Assignment 1:
According to the passage on William Sloane Coffin, in what year did he become senior minister of Riverside Church in New York City?
Assignment 2:
Proceed with the passage on William Sloane Coffin, picking up after its final sentence.
━━ Given passage ━━
“The war against Iraq is as disastrous as it is unnecessary; perhaps in terms of its wisdom, purpose and motives, the worst war in American history…. Our military men and women…were not called to defend America but rather to attack Iraq. They were not called to die for, but rather to kill for, their country. What more unpatriotic thing could we have asked of our sons and daughters…?”
Additional Quotes by William Sloane Coffin
I love the recklessness of faith. First you leap, and then you grow wings.
Hope is a state of mind independent of the state of the world. If your heart's full of hope, you can be persistent when you can't be optimistic. You can keep the faith despite the evidence, knowing that only in so doing has the evidence any chance of changing. So while I'm not optimistic, I'm always very hopeful.""It is terribly important to realize that the leap of faith is not so much a leap of thought as of action. For while in many matters it is first we must see then we will act; in matters of faith it is first we must do then we will know, first we will be and then we will see. One must, in short, dare to act wholeheartedly without absolute certainty.
Law is not as disinterested as our concepts of law pretend; law serves power; law in large measure is a recapitulation of the status quo; it confirms a rigid order designed to insulate the beneficiaries of the status quo from the disturbances of change. The painful truth--one with a long history--is that police are around in large part to guarantee a peaceful disgestion for the rich.
I'm not always optimistic but i am always hopeful.
For more than forty years, William Sloane Coffin has spoken with prophetic zeal on matters of war and peace, social justice and religious faith.
His early years—birth in New York City, later childhood in Carmel, California, musical studies in Paris, New England preparatory schools—suggest a world of almost limitless opportunity. Wartime enlistment in the army and four years of active duty suggest his readiness to engage with history in the making.
After the war, he earned a degree at Yale, enrolled in theological seminary and then worked for three years in the Central Intelligence Agency. Coffin returned to theology in 1953, earning his Bachelor of Divinity from Yale. He was ordained a Presbyterian minister and became a chaplain, attaining national prominence during his seventeen years as chaplain at Yale. In 1977 he became senior minister of Riverside Church in New York City. Ten years later he resigned in order to lead SANE/FREEZE (later renamed Peace Action). He lives in Vermont where he completed a book of reflections on his faith, Credo (2003).
━━━
━━ Listed entries ━━
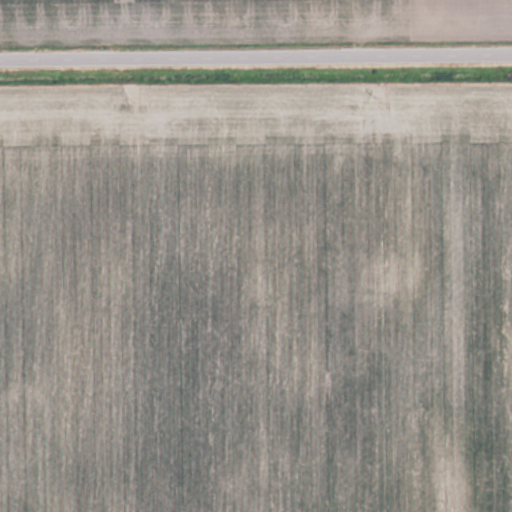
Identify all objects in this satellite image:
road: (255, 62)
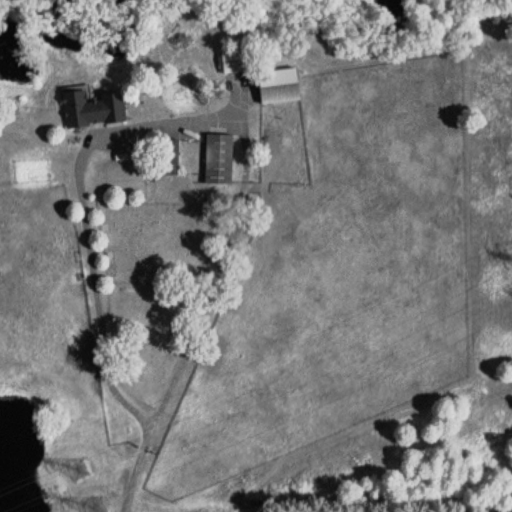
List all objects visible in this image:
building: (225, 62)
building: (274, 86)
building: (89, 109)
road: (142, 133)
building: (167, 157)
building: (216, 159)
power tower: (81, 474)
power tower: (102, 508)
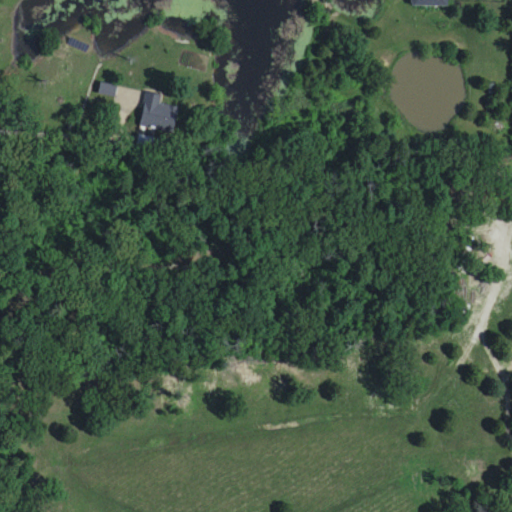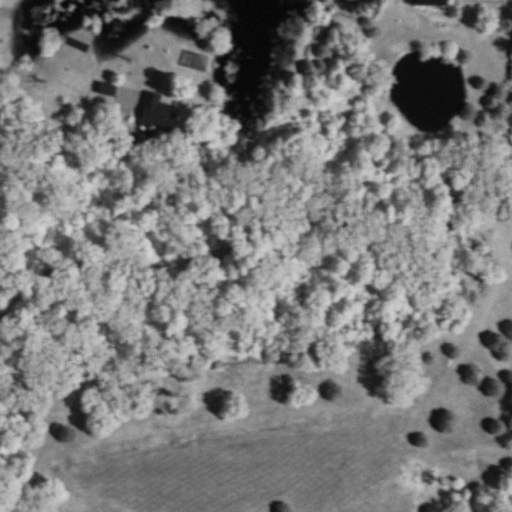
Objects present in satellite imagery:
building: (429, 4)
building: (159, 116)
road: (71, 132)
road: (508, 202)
━━━
━━ Listed entries ━━
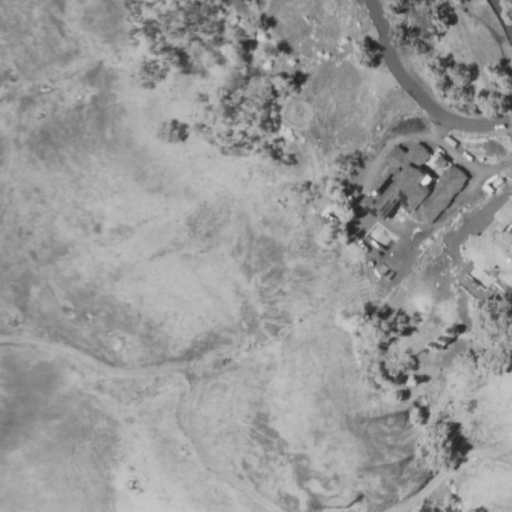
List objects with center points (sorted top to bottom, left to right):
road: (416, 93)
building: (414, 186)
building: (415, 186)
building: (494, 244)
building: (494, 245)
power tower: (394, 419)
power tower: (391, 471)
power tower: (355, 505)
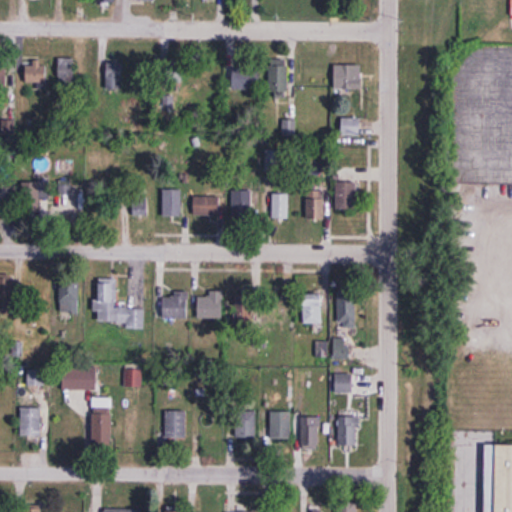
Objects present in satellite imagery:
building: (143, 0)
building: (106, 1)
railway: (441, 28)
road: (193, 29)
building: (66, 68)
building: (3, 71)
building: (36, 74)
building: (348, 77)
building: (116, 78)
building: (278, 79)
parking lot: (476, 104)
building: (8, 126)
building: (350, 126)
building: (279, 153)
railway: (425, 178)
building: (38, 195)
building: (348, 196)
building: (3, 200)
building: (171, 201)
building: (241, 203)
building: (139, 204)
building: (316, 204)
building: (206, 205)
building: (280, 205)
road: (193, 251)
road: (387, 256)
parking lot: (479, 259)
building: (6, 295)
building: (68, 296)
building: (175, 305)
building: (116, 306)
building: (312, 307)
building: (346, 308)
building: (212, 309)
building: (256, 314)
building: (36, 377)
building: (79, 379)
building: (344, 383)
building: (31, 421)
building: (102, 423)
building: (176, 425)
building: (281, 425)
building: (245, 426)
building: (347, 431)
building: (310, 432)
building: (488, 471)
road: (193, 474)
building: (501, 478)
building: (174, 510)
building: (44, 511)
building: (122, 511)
━━━
━━ Listed entries ━━
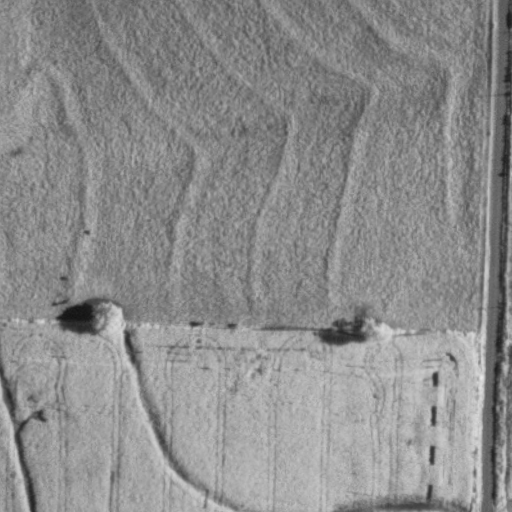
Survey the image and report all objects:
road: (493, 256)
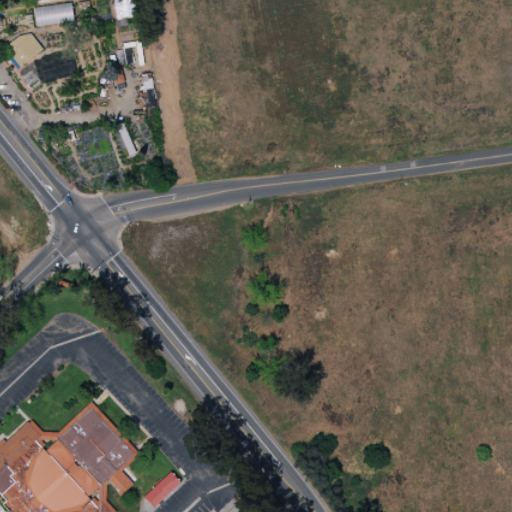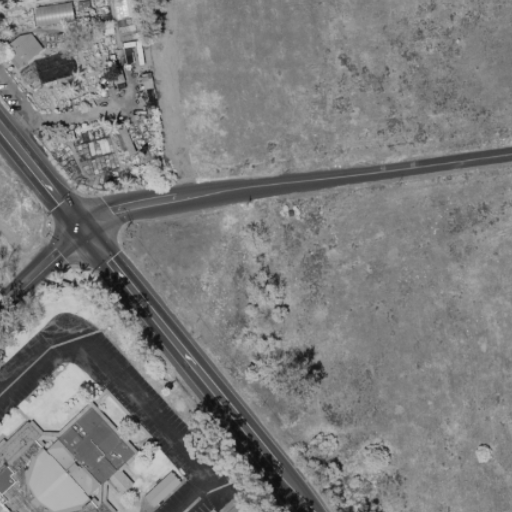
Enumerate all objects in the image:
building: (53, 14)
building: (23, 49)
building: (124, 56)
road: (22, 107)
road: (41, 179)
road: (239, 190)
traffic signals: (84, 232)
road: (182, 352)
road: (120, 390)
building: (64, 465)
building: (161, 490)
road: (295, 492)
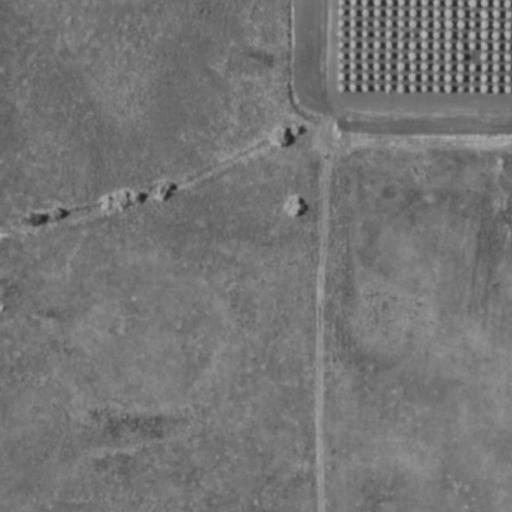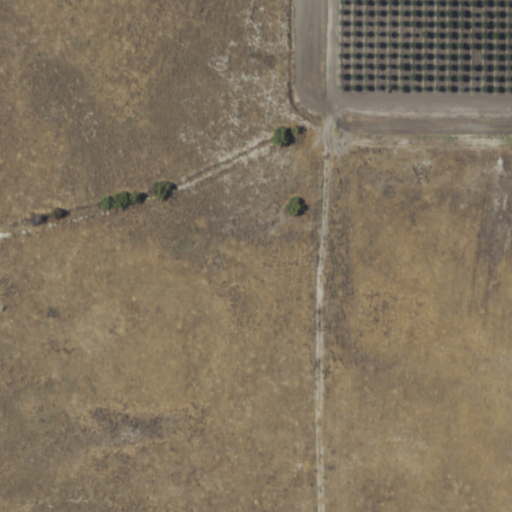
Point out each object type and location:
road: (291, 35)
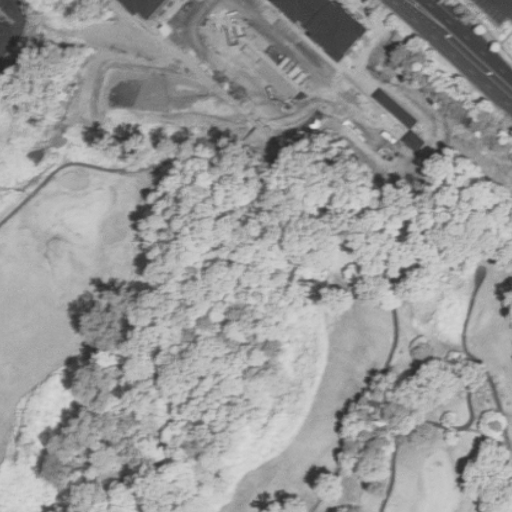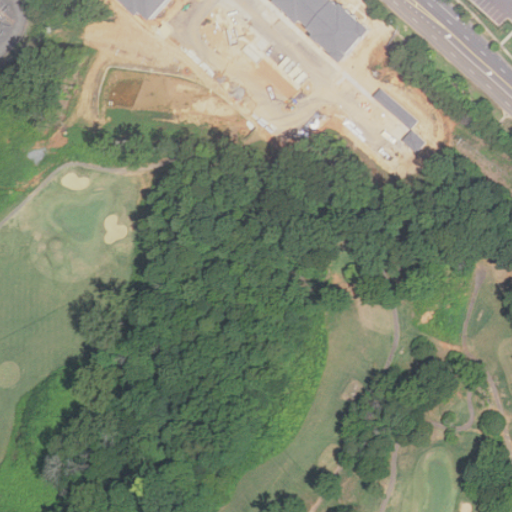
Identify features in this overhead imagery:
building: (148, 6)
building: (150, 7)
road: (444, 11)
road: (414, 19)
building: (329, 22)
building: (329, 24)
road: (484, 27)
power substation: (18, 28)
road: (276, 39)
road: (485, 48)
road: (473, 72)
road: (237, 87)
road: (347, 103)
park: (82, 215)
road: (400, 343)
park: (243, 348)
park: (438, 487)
━━━
Answer area 1:
1977

Answer area 2:
Coffin’s immersion in the controversial moral issues of his generation began in 1960 with international relief work, and the following year he helped train the first group of Peace Corps volunteers in Puerto Rico. Civil Rights dominated the early 1960’s, and Coffin was one of the “Freedom Riders” who challenged segregation laws by riding interstate buses in the South. He was arrested on several occasions. Like his fellow clergyman, Martin Luther King, Jr., Coffin turned his attention in the mid-60s to the escalating U.S. military involvement in Vietnam which he actively protested. He co-founded the Americans for Re-appraisal of Far Eastern Policy and joined other religious leaders in forming the National Emergency Committee of Clergy Concerned About Vietnam. With Dr. Benjamin Spock and others, he was charged and convicted with conspiracy to aid draft resisters, a verdict overturned on appeal in 1970. Coffin’s memoir, Once to Every Man (1977), details this period of civil rights advocacy and peace activism.
Coffin’s commitment to humanity springs from his religious faith, and the core of his faith is love: “To show compassion for an individual without showing concern for the structures of society that make him an object of compassion is to be sentimental rather than loving.”